The animal, a common dolphin, was first spotted in Brooklyn's Gowanus Canal on Friday morning, where it was described as looking disoriented and unwell as it struggled to avoid getting bogged down in the canal's muddy floor.
Biologists from the Riverhead Foundation for Marine Research and Preservation, who monitored the dolphin with police and a crowd of onlookers, hoped the animal might be able to free itself and head back out to the harbor as waters rose. It died Friday evening before high tide.
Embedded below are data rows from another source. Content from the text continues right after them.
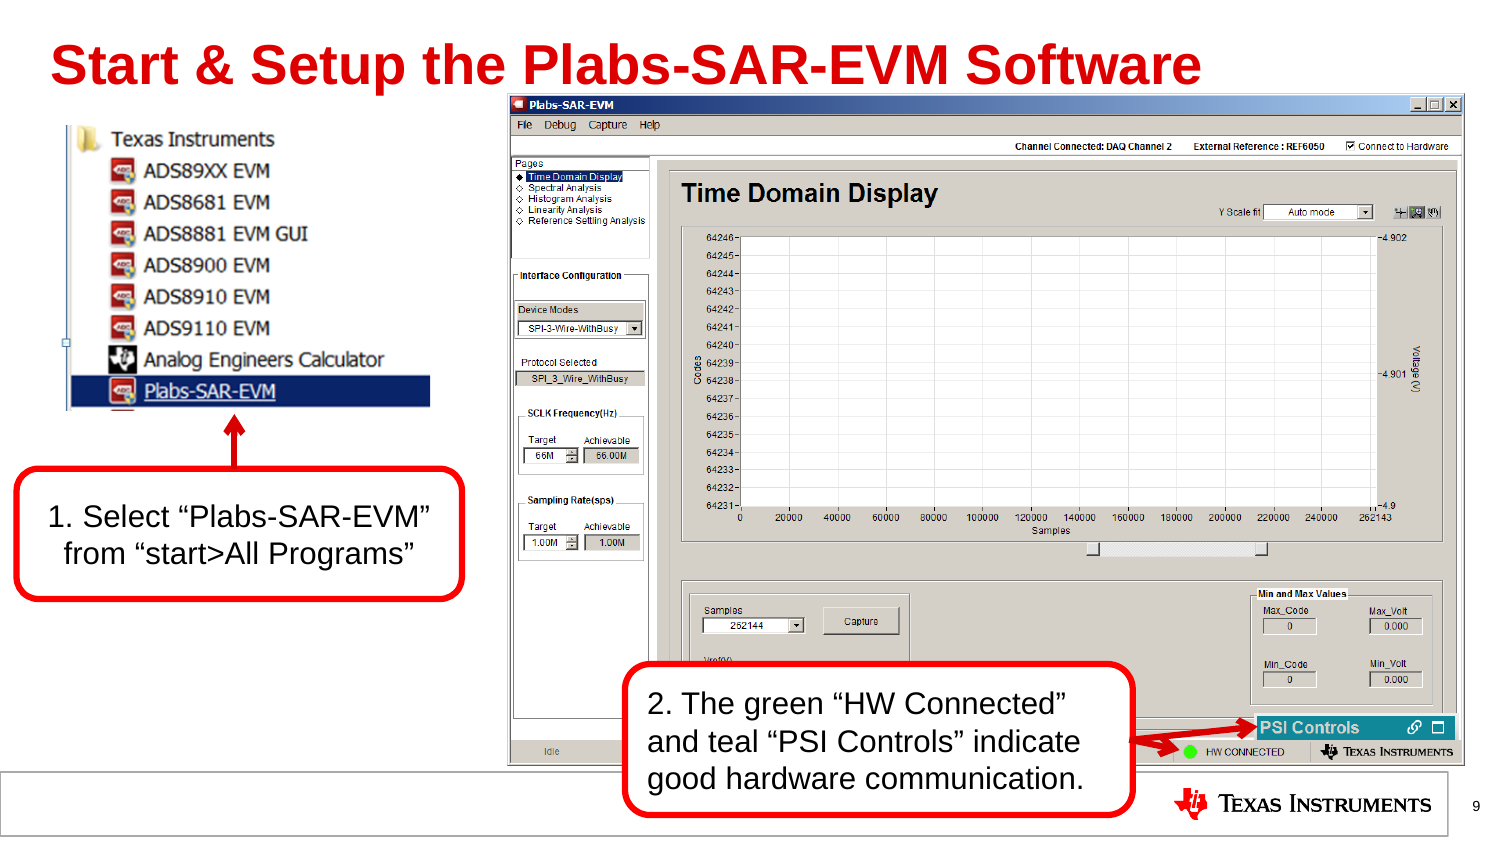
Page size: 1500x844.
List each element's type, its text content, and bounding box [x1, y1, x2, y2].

title Start & Setup the Plabs-SAR-EVM Software [37, 17, 1485, 119]
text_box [1132, 726, 1259, 740]
slide_number 9 [1184, 790, 1493, 817]
picture [507, 93, 1465, 766]
text_box 1. Select “Plabs-SAR-EVM” from “start>All Programs” [14, 466, 465, 602]
picture [48, 124, 431, 411]
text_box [624, 663, 1180, 816]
"The option that gave the animal the best chance for a positive outcome was waiting," Robert DiGiovanni, Riverhead's executive director and senior biologist, said on Saturday. "If an animal wasn't going to be able to survive through the next tide cycle then it was an animal that was compromised and wouldn't make it."
Approaching the dolphin by boat would have been difficult in the shallow, polluted canal and may have achieved little besides adding to the animal's distress, he said.
A necropsy will be performed on the adult dolphin, estimated to weigh about 200 pounds, on Sunday at Riverhead's laboratory on Long Island, he said. The findings and tissue samples will be shared with the National Oceanic and Atmospheric Administration.
Common dolphins are social animals that travel in groups known as pods. To see a solitary common dolphin, especially so far inland, is unusual, and is a sign that the animal is sick or dying, biologists and other marine officials said.
The dolphin's unusual trek into Brooklyn - DiGiovanni could not recall a dolphin coming so far into New York City in at least two decades - brought wide attention to one of the city's dirtier and most malodorous corners.
The Environmental Protection Agency declared the Gowanus Canal a Superfund site in 2010, calling it one of the country's "most extensively contaminated water bodies." Mayor Michael Bloomberg had opposed the designation, arguing the city's own plan would have cleaned the canal in less time.
The canal is laced with heavy metals, coal tar wastes and other pollutants from the factories and tanneries that have lined its banks, the EPA says.
The EPA is still working on its plan, which is currently open to public comment, to spend an estimated $300 million to $400 million of federal money to clean up the canal.